Imagine walking in a neighbourhood, and watching a dead body lying, only to realize, “He is my son!”

“He is my son,” must have been the words of many fathers in Kashmir, in the last thirty years since the armed rebellion erupted. What made Mr Thokar desert with the gun – only to shoot from the other side? He had been on the state’s side, and he knew how long he will survive. But, he went. Why? These are the speculations, left to be done by students of political science and analysts.

Politicians in India and in Kashmir are known for the realpolitik approach. One of the members of the Joint Resistance Leadership (JRL), Mirwaiz Umar Farooq announced a protest march to Badamibagh Cantonment with a message to the Government of India – “Kill all at once, rather than killing us daily.”

While BJP spokesperson asked Pakistan to declare their country as ‘secular’, as a condition to initiate the ‘peace-dialogue’, and the External Affairs Minister, Sushma Swaraj declined the SAARC invitation in the meantime.

The tinge of peaceful future came in the face of opening of Kartarpur corridor, but Punjab minister Navjot Singh Siddhu’s presence swept all the prime time debates.

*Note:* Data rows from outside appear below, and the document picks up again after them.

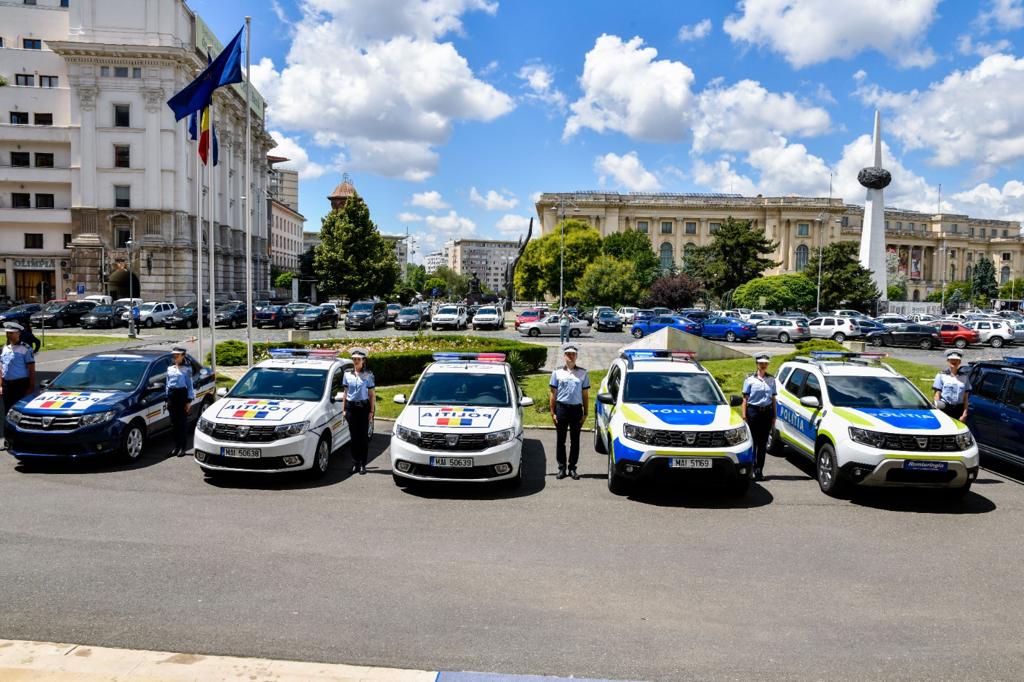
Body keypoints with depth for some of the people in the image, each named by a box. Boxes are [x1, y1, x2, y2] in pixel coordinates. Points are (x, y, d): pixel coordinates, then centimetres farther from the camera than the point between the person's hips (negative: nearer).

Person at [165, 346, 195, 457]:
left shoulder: (186, 369, -1)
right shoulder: (170, 368, 14)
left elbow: (190, 385, -2)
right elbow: (167, 384, 18)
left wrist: (189, 400, -8)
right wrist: (167, 399, 13)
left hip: (182, 395, -5)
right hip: (171, 395, 5)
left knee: (182, 422, -2)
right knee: (174, 423, 7)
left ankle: (183, 447, 3)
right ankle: (177, 446, 15)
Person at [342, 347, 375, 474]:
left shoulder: (368, 375, -1)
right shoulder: (347, 374, 8)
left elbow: (372, 394, 0)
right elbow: (345, 393, 13)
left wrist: (371, 411, -5)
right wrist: (343, 409, 8)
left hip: (364, 407, -2)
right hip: (351, 407, 2)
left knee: (363, 436, 0)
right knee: (354, 436, 4)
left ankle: (363, 464, 7)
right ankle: (355, 463, 13)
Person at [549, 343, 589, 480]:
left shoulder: (583, 373, 7)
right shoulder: (557, 372, 5)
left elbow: (585, 395, 8)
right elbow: (553, 394, 5)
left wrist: (585, 413, 3)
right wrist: (552, 412, -1)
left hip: (576, 409, 1)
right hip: (561, 408, -1)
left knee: (575, 441, 6)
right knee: (560, 440, 4)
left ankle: (572, 468, 16)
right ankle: (561, 468, 13)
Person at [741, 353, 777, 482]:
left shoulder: (771, 379, 11)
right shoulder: (750, 379, 1)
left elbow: (773, 399, 14)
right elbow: (745, 399, 0)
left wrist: (774, 417, 9)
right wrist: (744, 416, -7)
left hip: (767, 412, 3)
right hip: (753, 411, -3)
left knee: (763, 443, 4)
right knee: (752, 441, -4)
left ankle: (759, 470, 11)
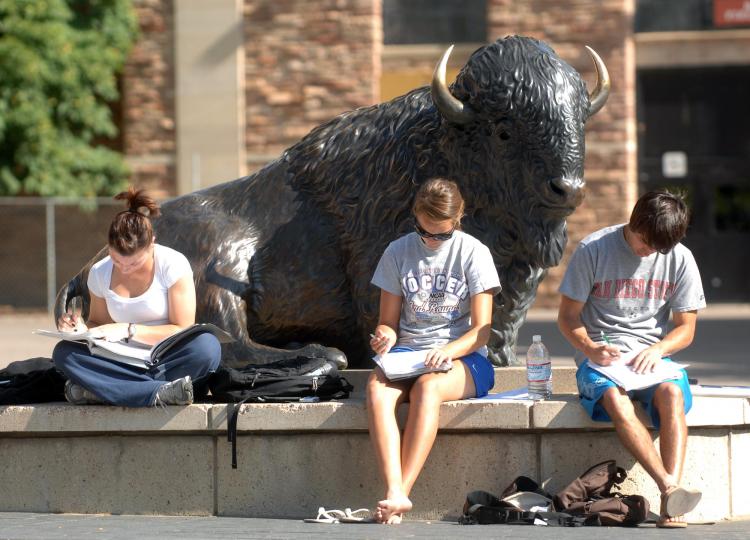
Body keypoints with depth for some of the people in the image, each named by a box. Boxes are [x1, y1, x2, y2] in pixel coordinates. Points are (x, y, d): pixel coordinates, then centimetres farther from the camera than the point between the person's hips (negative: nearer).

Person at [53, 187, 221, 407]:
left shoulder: (173, 265, -8)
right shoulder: (99, 273, 2)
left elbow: (182, 330, -7)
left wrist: (128, 330, -16)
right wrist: (82, 330, -8)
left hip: (167, 361, -3)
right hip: (123, 363, 3)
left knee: (208, 346, -36)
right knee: (63, 352, -25)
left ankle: (96, 390, -34)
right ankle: (160, 392, -39)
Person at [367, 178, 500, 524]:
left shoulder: (473, 253, 0)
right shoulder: (398, 252, 9)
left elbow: (481, 330, -4)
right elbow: (388, 321, 13)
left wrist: (448, 351, -24)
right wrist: (385, 337, -11)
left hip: (461, 356, -2)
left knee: (427, 387, -38)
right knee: (377, 388, -33)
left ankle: (401, 492, -41)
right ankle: (394, 493, -47)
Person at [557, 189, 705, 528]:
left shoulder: (680, 259, 5)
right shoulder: (594, 250, -3)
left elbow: (686, 329, 9)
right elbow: (567, 316, 2)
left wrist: (657, 349, -12)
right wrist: (591, 349, -18)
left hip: (652, 354, 2)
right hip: (600, 358, -2)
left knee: (672, 394, -34)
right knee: (616, 401, -37)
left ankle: (672, 507, -45)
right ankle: (670, 487, -49)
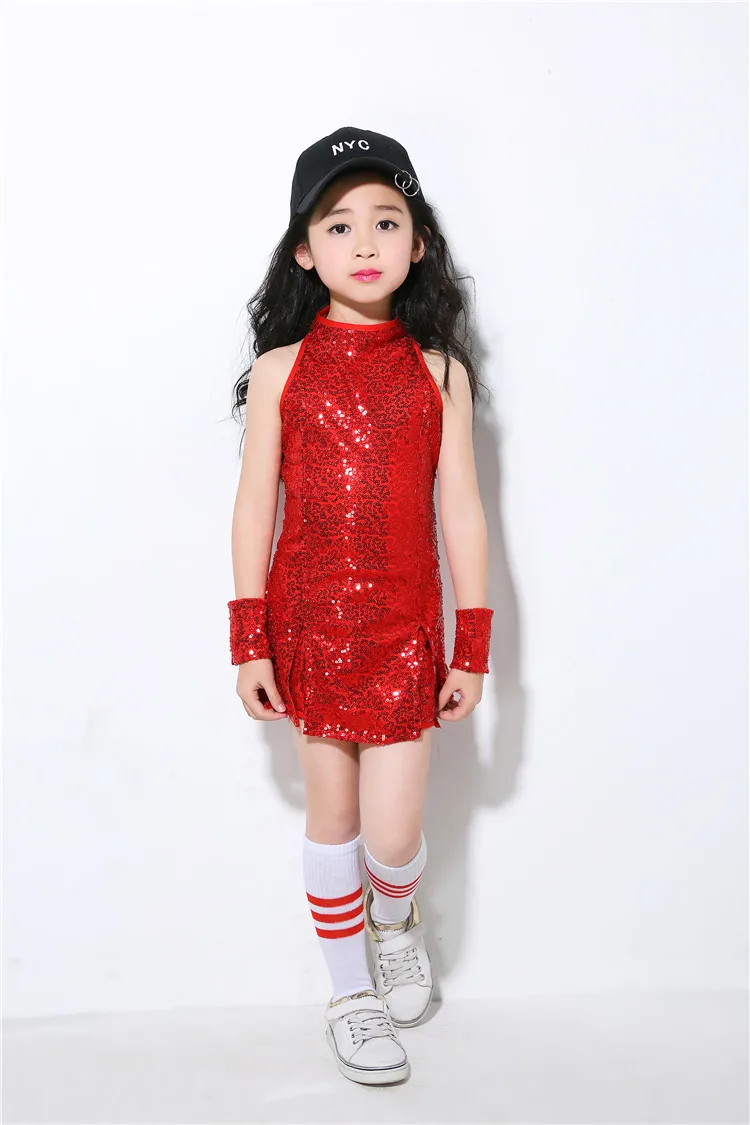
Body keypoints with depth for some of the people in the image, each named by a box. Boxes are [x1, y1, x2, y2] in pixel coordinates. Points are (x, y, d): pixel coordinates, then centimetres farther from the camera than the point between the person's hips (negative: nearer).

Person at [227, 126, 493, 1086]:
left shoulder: (439, 373, -1)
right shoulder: (281, 370, -2)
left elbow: (461, 513, 0)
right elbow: (254, 509, -1)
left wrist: (473, 648, 1)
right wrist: (248, 642, -3)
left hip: (405, 629, 0)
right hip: (308, 624, 1)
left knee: (393, 831, -2)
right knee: (330, 813, 12)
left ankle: (394, 920, 35)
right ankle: (350, 989, 33)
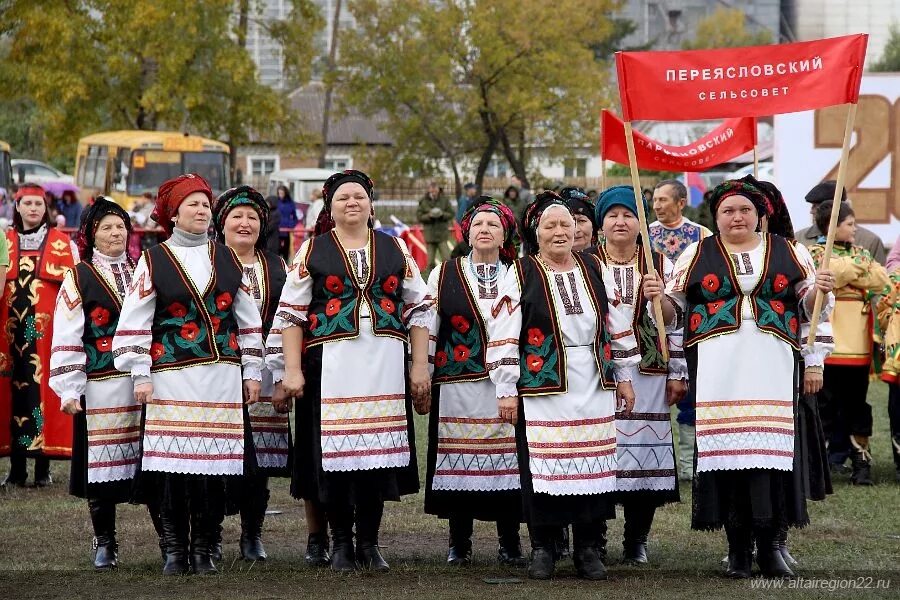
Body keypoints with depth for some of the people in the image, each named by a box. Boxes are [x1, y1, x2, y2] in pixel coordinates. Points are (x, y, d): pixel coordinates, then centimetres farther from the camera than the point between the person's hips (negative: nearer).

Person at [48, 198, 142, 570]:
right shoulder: (79, 279, 3)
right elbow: (66, 339, -2)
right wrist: (69, 390, -9)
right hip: (101, 387, -2)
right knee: (101, 467, 0)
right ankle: (104, 544, 11)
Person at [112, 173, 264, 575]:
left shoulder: (227, 259, 13)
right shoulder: (154, 260, 4)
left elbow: (249, 321, 15)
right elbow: (135, 323, 2)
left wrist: (252, 372, 10)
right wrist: (140, 375, -5)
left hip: (221, 377, 2)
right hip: (171, 377, -2)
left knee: (216, 464, -1)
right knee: (172, 463, -6)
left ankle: (204, 550, 7)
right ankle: (175, 550, 4)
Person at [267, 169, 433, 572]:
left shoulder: (395, 249, 13)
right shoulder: (312, 251, 7)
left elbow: (419, 309, 13)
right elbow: (291, 314, 5)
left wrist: (420, 366, 6)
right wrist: (292, 371, -2)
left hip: (384, 366, 2)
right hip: (330, 365, -2)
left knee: (379, 450, 0)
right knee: (334, 452, -2)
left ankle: (369, 543, 10)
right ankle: (341, 543, 9)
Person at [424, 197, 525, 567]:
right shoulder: (444, 275, 7)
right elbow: (427, 328, 8)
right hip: (457, 383, 0)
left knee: (508, 461, 0)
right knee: (458, 463, 0)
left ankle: (509, 544, 8)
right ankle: (459, 543, 10)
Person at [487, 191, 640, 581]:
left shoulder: (595, 271, 10)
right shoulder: (521, 274, 0)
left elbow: (618, 327, 16)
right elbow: (503, 337, -3)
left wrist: (624, 377, 14)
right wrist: (506, 390, -6)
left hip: (594, 388, 3)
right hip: (542, 388, -3)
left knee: (594, 466, 2)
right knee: (542, 468, -3)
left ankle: (589, 549, 11)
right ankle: (542, 549, 8)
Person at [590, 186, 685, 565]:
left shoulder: (661, 266, 9)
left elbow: (675, 323, 9)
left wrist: (677, 374, 4)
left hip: (647, 374, 1)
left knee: (645, 455, 0)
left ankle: (637, 540, 10)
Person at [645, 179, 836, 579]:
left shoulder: (789, 253, 12)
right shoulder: (697, 256, 11)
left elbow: (809, 306, 16)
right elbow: (672, 308, 14)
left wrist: (820, 291, -5)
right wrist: (658, 296, -6)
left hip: (772, 365, 0)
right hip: (717, 367, 0)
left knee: (771, 447, -8)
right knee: (726, 449, -5)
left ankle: (770, 543, -1)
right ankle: (738, 546, 1)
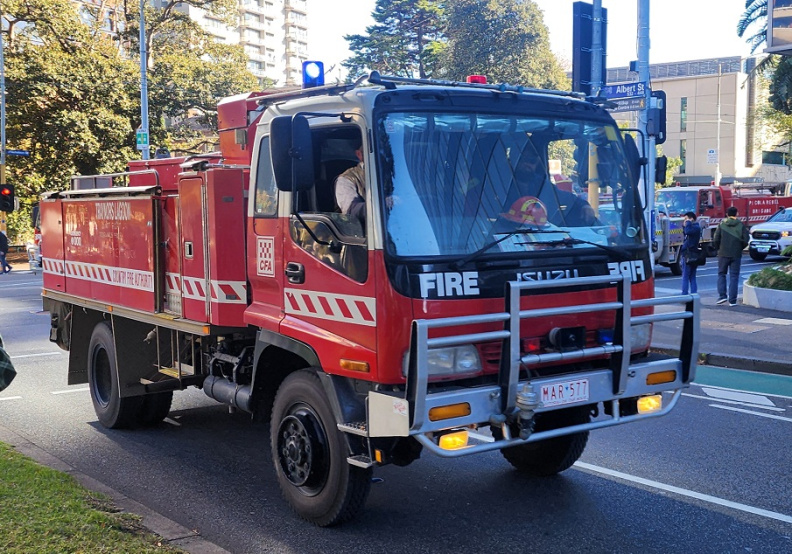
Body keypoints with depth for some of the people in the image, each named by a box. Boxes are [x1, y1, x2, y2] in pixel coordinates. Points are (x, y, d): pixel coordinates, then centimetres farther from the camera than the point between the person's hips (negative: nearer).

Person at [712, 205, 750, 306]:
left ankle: (722, 295, 1)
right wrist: (740, 248, 14)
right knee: (734, 277, 5)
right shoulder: (741, 225, -1)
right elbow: (745, 241, -4)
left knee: (721, 274, 14)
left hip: (723, 254, 0)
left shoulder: (721, 225, -2)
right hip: (736, 255, 0)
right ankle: (732, 300, 3)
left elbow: (715, 240, -4)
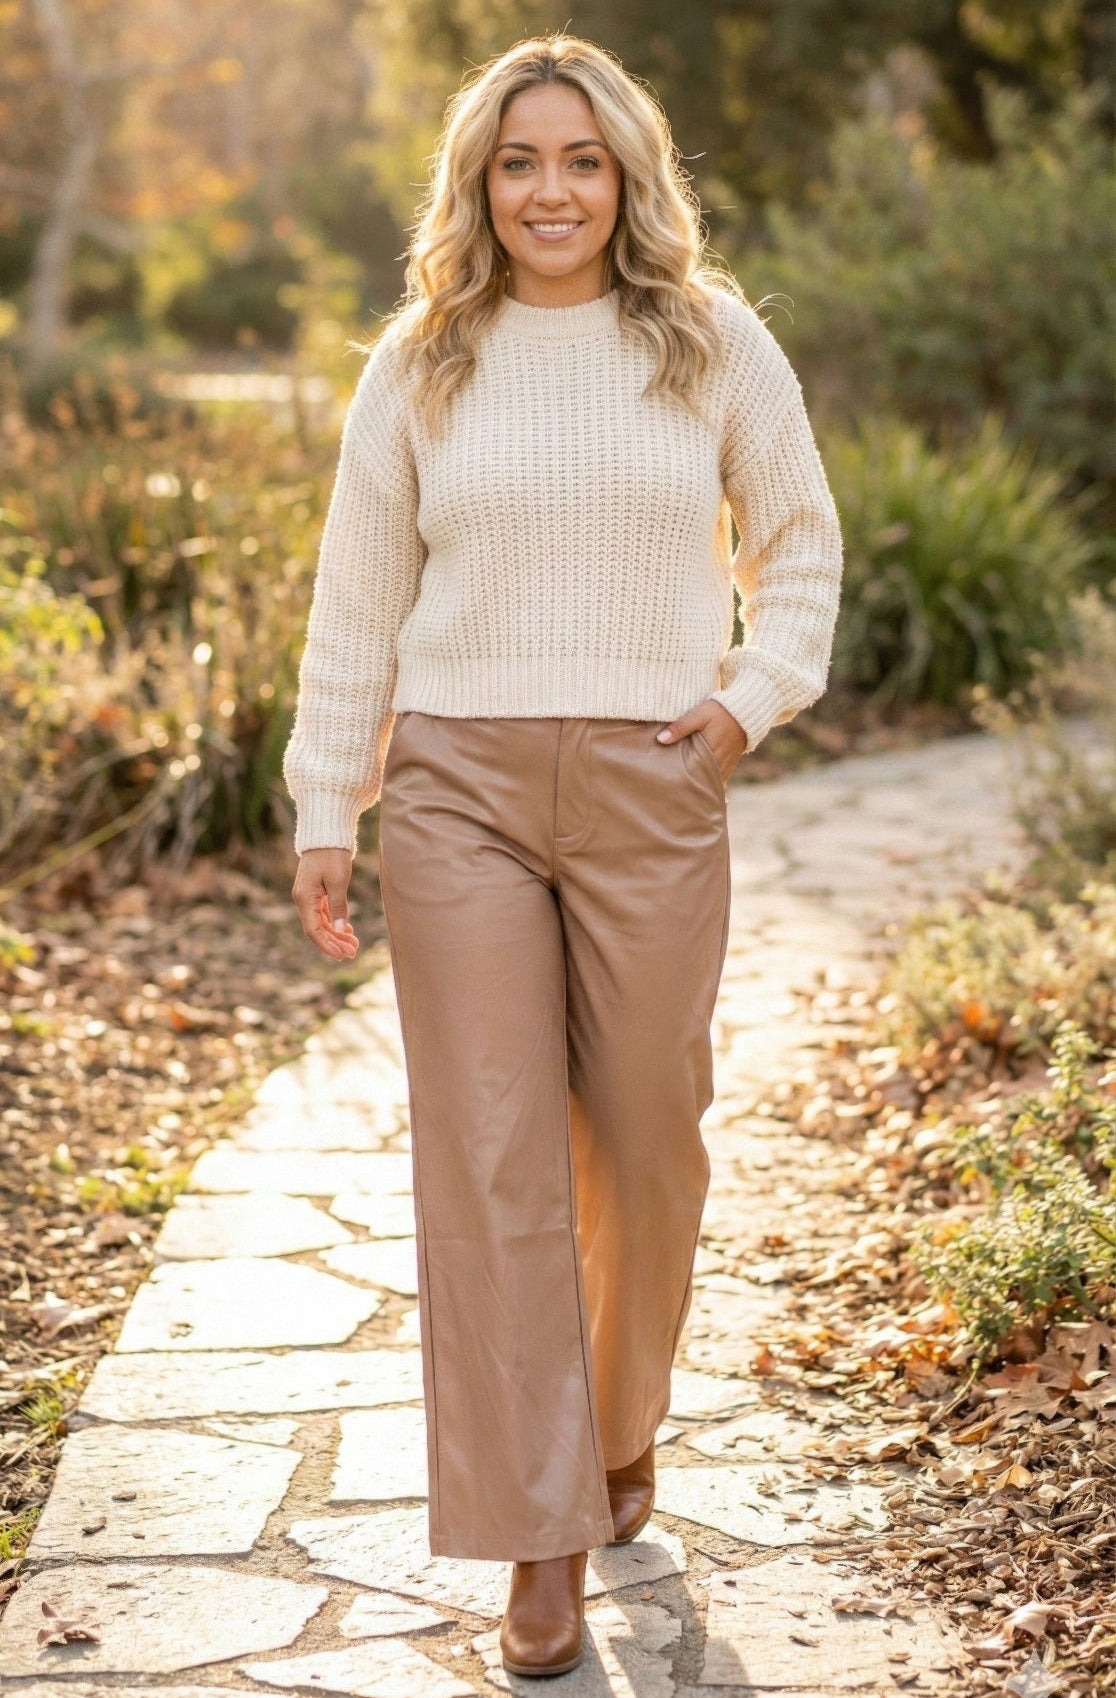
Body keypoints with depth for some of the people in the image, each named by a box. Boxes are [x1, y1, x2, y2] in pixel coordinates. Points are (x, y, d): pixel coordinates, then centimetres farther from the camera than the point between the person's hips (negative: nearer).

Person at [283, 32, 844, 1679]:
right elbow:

Swaraj asked Pakistan to vacate all the area under its ‘illegal occupation’, while Foreign Secretary of Pakistan, Tehmina Janjua said in a statement that despite India’s negative attitude, Pakistan will keep pitching for the ‘peace-process.’

JRL is caught up one day between – call for shutdown or not? But give one nevertheless. The face of Kashmir politics- Mufti and Abdullah – were busy exchanging emojis and memes on Twitter, the governor ordered the state assembly to be dissolved.

Kashmir’s political diaspora seems to be more jubilant and naive than ever. A government-less state, shadowed by decades-long conflict, and extensive presence of forces, leaves a non-significant space to breathe.

The year 2018 has witnessed highest number of killings in the last one decade – with more than 3250 dead, at an average of 325 per year. Adding to that are 11 more today only.

Same CASO. Same pro-freedom slogans. Same bullet sounds. Same funeral prayers. And same shutdown calls. Same photo-ops by leaders. Same ’emissaries of peace.’ The violence in Kashmir has continued – with each passing day, week, month, and year, swallowing families, yet the two countries – India and Pakistan, find it hard to sit next to each other.

The question one must ask – how long will it take, how many bodies, how many graves, how much destruction, till someone looks at Kashmir as a region with real people living in it, and not just a ‘territorial dispute.’